• _Work to complete_
Write out the records again from the line containing "2026-05-08 09:04:16" through the end, swapping "Farben" for "colors" and changing nothing else. Leave the pictures out.

[Records from a data collection]

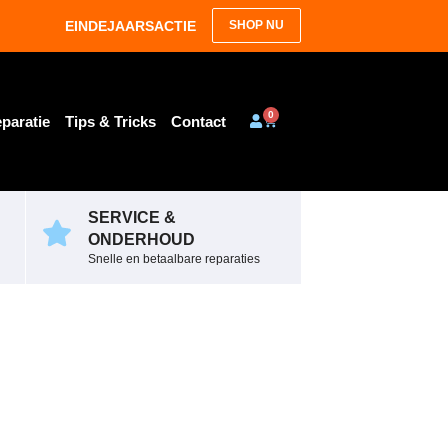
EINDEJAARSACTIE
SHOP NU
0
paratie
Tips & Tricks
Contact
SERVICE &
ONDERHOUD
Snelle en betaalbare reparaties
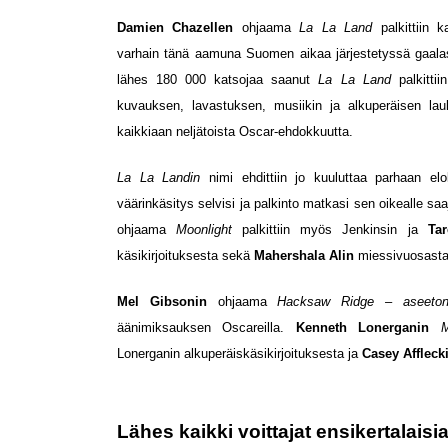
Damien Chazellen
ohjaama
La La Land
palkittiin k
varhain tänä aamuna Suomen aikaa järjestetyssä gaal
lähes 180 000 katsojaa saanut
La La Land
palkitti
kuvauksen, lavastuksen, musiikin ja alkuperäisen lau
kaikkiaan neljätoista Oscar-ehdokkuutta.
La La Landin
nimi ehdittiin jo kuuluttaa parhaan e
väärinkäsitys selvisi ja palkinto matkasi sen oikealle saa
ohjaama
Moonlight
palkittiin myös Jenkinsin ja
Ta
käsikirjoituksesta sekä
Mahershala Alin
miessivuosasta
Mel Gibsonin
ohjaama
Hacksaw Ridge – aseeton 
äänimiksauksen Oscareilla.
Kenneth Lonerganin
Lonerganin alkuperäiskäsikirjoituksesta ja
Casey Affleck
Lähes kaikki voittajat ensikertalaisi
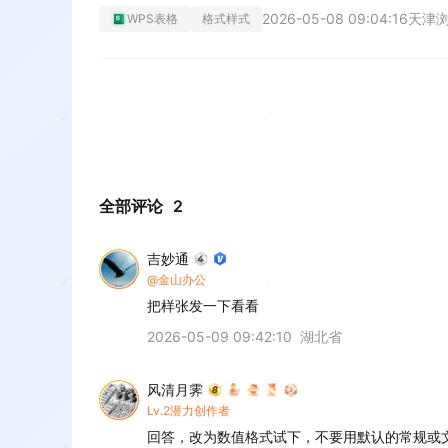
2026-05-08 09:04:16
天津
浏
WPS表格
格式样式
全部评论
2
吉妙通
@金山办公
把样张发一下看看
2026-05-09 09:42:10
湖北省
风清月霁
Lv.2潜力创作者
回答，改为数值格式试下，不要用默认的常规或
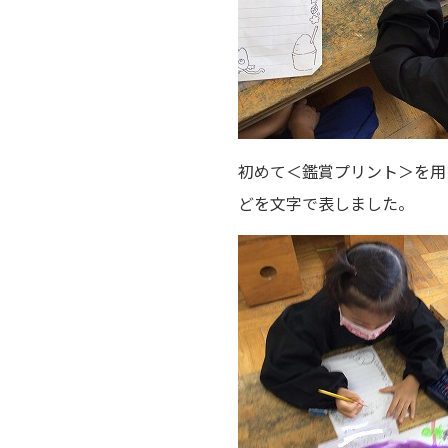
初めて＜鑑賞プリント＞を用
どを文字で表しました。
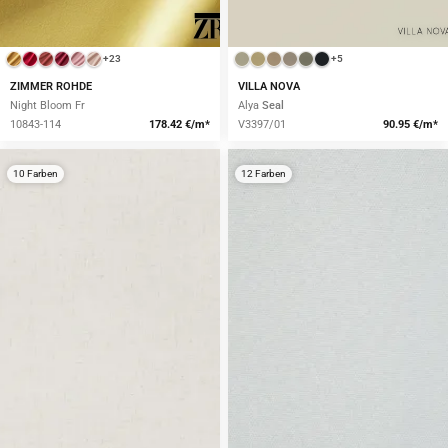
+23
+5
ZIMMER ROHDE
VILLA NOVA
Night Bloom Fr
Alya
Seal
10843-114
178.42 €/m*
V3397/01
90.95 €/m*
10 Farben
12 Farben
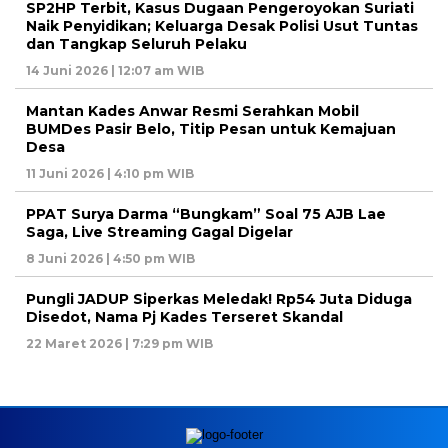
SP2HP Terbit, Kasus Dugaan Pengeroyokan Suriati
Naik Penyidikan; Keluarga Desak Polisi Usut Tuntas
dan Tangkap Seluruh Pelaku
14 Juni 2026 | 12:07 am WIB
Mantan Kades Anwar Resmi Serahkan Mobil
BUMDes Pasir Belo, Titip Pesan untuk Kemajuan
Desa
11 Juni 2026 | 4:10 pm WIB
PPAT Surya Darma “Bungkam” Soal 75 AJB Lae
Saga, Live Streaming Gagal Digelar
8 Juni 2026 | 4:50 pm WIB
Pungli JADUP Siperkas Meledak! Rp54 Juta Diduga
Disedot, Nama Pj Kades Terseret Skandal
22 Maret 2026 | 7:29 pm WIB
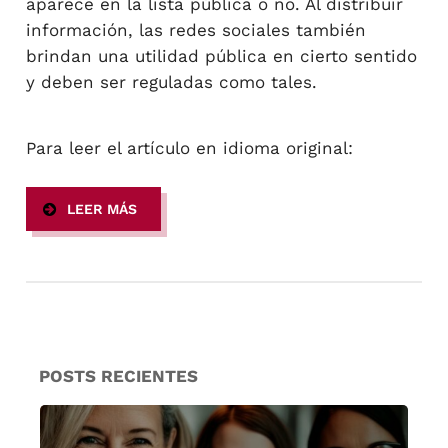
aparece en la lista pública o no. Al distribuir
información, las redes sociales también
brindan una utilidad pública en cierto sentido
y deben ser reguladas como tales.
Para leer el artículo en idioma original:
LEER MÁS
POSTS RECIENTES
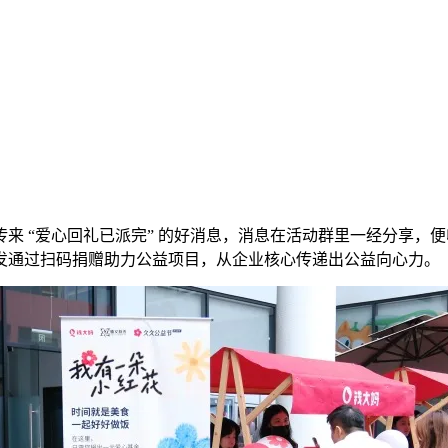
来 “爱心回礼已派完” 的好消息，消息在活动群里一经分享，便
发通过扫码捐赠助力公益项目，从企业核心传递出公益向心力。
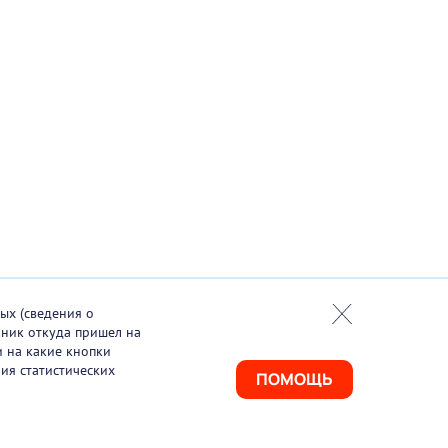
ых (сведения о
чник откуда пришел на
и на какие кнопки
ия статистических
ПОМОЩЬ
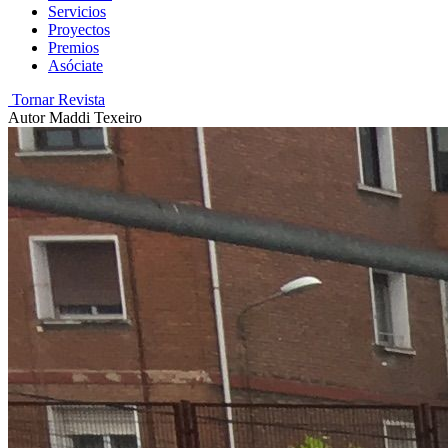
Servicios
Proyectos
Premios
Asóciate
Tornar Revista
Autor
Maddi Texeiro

• _Answer space_
2026-05-08 09:04:16
天津
浏
WPS表格
格式样式
全部评论
2
吉妙通
@金山办公
把样张发一下看看
2026-05-09 09:42:10
湖北省
风清月霁
Lv.2潜力创作者
回答，改为数值格式试下，不要用默认的常规或
初めて＜鑑賞プリント＞を用
どを文字で表しました。
+23
+5
ZIMMER ROHDE
VILLA NOVA
Night Bloom Fr
Alya
Seal
10843-114
178.42 €/m*
V3397/01
90.95 €/m*
10 colors
12 colors
SP2HP Terbit, Kasus Dugaan Pengeroyokan Suriati
Naik Penyidikan; Keluarga Desak Polisi Usut Tuntas
dan Tangkap Seluruh Pelaku
14 Juni 2026 | 12:07 am WIB
Mantan Kades Anwar Resmi Serahkan Mobil
BUMDes Pasir Belo, Titip Pesan untuk Kemajuan
Desa
11 Juni 2026 | 4:10 pm WIB
PPAT Surya Darma “Bungkam” Soal 75 AJB Lae
Saga, Live Streaming Gagal Digelar
8 Juni 2026 | 4:50 pm WIB
Pungli JADUP Siperkas Meledak! Rp54 Juta Diduga
Disedot, Nama Pj Kades Terseret Skandal
22 Maret 2026 | 7:29 pm WIB
aparece en la lista pública o no. Al distribuir
información, las redes sociales también
brindan una utilidad pública en cierto sentido
y deben ser reguladas como tales.
Para leer el artículo en idioma original:
LEER MÁS
POSTS RECIENTES
来 “爱心回礼已派完” 的好消息，消息在活动群里一经分享，便
发通过扫码捐赠助力公益项目，从企业核心传递出公益向心力。
ых (сведения о
чник откуда пришел на
и на какие кнопки
ия статистических
ПОМОЩЬ
Servicios
Proyectos
Premios
Asóciate
Tornar Revista
Autor
Maddi Texeiro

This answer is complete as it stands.